Currencies: The U.S. Trade Deficit Expands While We Wait on the Fed
As you can see, the rise in the trade deficit this year has coincided with the upward trend in the dollar: As the dollar strengthens, U.S. imports become cheaper in dollar terms, while exports become more expensive for buyers paying in a weakened local currency. (The U.S.' largest trading partner is the European Union, followed by Canada and China.)
Meanwhile, Federal Reserve bank of Kansas City president Esther George did not comment on the economy or monetary policy during her speech in Chicago this morning, so traders were unable to glean any clues about policymakers' thinking. As such, they'll be eager to find out what San Francisco Federal Reserve bank president John Williams had to say in his "outlook speech," which began at 3:30 p.m. EDT.
Like nearly all financial market professionals worldwide, foreign exchange market participants are anxiously awaiting word on the timing of the Fed's first post-crisis interest rate hike. When the policy interest rate increases, the dollar naturally becomes more attractive relative to other currencies.
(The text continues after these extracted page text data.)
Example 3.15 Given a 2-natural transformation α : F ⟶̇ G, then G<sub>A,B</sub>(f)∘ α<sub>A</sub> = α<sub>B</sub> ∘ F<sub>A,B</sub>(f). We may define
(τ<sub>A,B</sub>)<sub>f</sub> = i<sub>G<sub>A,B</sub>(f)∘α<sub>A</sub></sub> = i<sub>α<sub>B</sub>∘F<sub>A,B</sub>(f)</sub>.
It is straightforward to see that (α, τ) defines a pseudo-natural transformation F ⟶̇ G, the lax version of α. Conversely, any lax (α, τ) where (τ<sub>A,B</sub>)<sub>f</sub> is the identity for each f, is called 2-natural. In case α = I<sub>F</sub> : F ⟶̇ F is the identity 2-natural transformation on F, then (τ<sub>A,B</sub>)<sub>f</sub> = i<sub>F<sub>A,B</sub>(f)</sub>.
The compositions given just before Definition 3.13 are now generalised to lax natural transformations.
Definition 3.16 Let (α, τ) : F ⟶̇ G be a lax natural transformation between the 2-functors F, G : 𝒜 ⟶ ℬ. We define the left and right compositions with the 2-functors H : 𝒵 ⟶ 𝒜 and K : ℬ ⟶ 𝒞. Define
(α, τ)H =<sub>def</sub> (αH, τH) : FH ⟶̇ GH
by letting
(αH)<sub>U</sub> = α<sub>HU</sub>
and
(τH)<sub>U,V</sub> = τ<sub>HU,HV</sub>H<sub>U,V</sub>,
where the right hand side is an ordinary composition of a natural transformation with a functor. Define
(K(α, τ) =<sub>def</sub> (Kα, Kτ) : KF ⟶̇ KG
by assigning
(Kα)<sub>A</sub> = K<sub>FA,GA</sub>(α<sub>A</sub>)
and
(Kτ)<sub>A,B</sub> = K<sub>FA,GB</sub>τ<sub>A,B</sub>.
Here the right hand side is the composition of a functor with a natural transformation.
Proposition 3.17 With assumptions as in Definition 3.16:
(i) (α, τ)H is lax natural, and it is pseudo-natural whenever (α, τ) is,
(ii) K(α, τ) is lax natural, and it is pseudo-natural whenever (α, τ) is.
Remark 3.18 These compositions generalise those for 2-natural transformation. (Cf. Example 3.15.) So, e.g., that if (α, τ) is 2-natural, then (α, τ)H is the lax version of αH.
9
Last week's dismal employment report for the month of September has quashed the market's expectation of a rate hike this year. The dollar is now looking at its longest slide since the ructions of August, according to Bloomberg.
The EUR/USD rate was quoted at $1.1274 at 4:23 p.m. EDT, up 0.78% (i.e., the dollar has weakened on the day, since the rate is quoted in dollars). The dollar also lost ground against the British pound (the GBP/USD is up 0.55% to $1.5233 this afternoon) and the Swiss Franc (the USD/CHF is down 0.97% to 0.9666 CHF).